[Conférence] Peter Lamarque : The Experience of Poetry

 
Date(s): 
Mercredi 23 octobre 2019 - 18:00 - 20:00
Lieu(x): 
Campus Lettres et Sciences Humaines, bât. G, salle G04
21 bd Albert Ier
Nancy

La prochaine Grande Conférence des Archives Henri Poincaré aura lieu le mercredi 23 octobre. Peter Lamarque (University of York) proposera une conférence intitulée : " The Experience of Poetry ". La conférence aura lieu à Nancy, sur le Campus Lettres et Sciences Humaines de l'Université de Lorraine, place Godefroy de Bouillon, bâtiment G, salle G04, rez-de-chaussée, de 18h à 20h.
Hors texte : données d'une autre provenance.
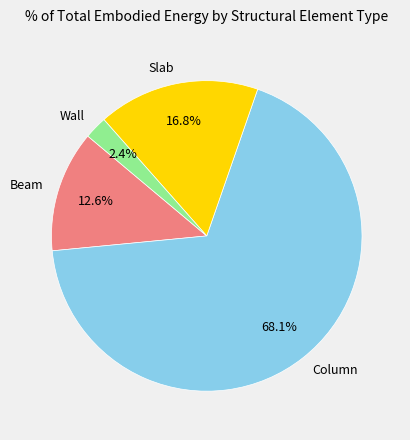

Between Beam and Slab, which is larger?

Slab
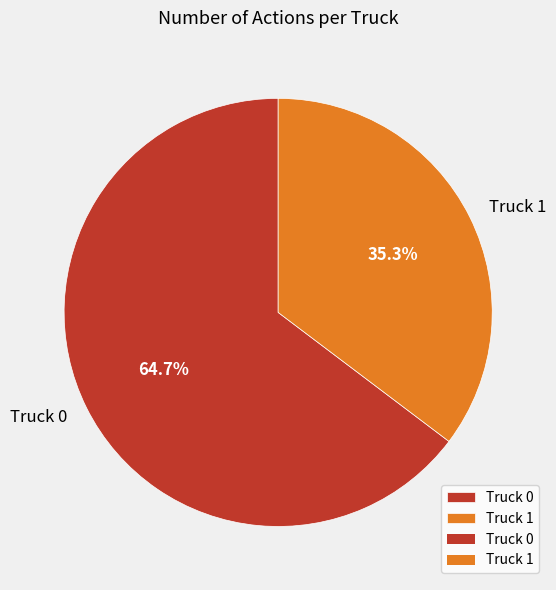

Do Truck 1 and Truck 0 together represent more than half of the pie?

Yes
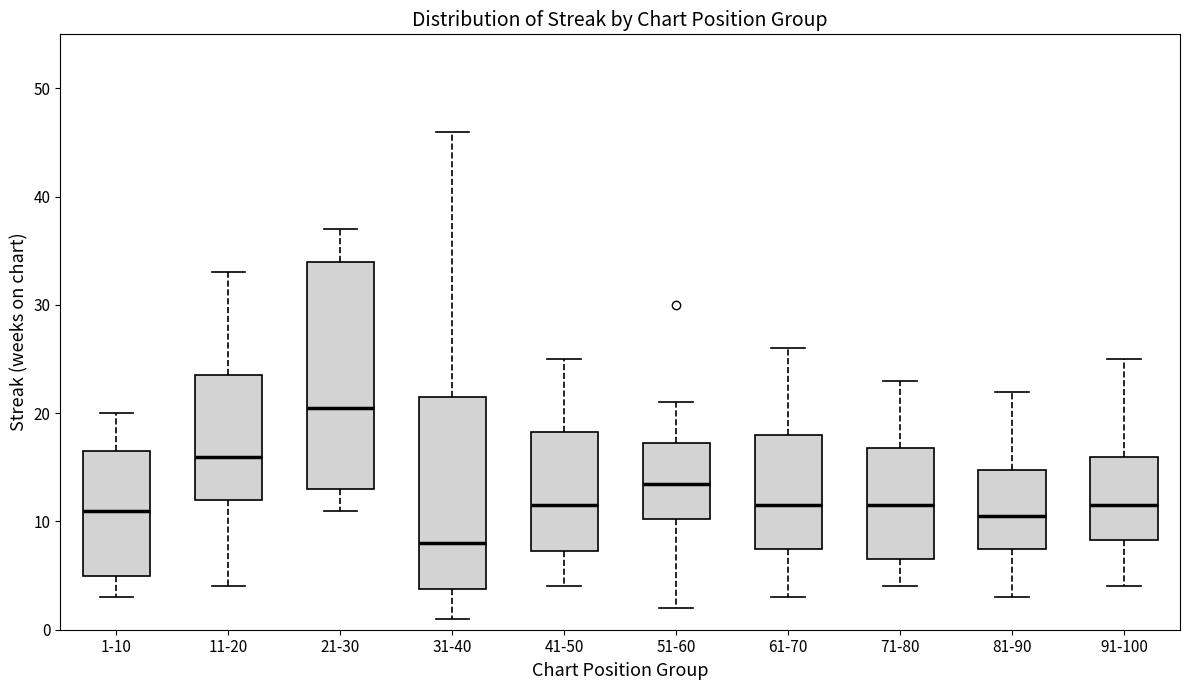

Which box is the tallest, from its lower edge to its upper edge?

21-30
Le programme mis à jour et les résumés des Grandes conférences sont disponibles sur la page dédiée. Toutes les conférences pourront être suivies en direct sur internet. Pour plus de détails, écrire à : Laurent Rollet.
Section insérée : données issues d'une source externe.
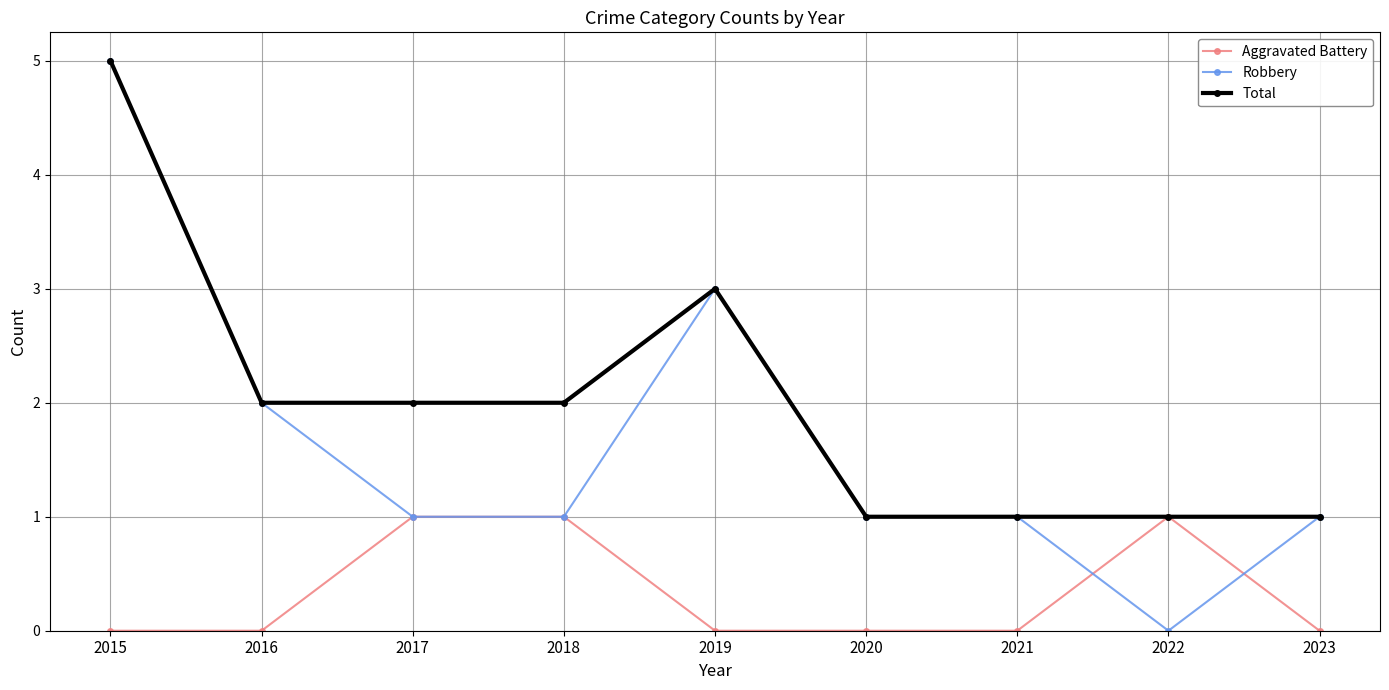

Does the chart have visible grid lines?

Yes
Résumé : The lecture explores how the idea of experience might apply to literature in general and poetry in particular. Any kind of sensory experience seems at best marginal, for example, to the novel. To speak of the experience of a novel seems not to be speaking of sensory experience. Yet the aesthetic—certainly aesthetic experience—seems closely tied to the sensory. Do we then mean something different when talking of experience in the literary realm? Maybe. But poetry lends itself more readily to talk of experience, aesthetic experience in particular and even sensory experience. Is not much of the pleasure of poetry bound up with the sounds, rhythms and textures of poetic language? And is that not both sensory and aesthetic? Although this might seem incontestable it also hints at a kind of formalism in the aesthetic appraisal of poetry. If our focus is on sounds and rhythms what becomes of poetic subject matter? Is that excluded from aesthetic appraisal? That seems undesirable in itself, especially so for those who promote the indivisibility of form and content in poetry. Can form-content unity in a poem afford aesthetic experience? If so, how is that explained? If not, then are we back to a different kind of experience (more like the novel?) in associating poetry with aesthetic experience?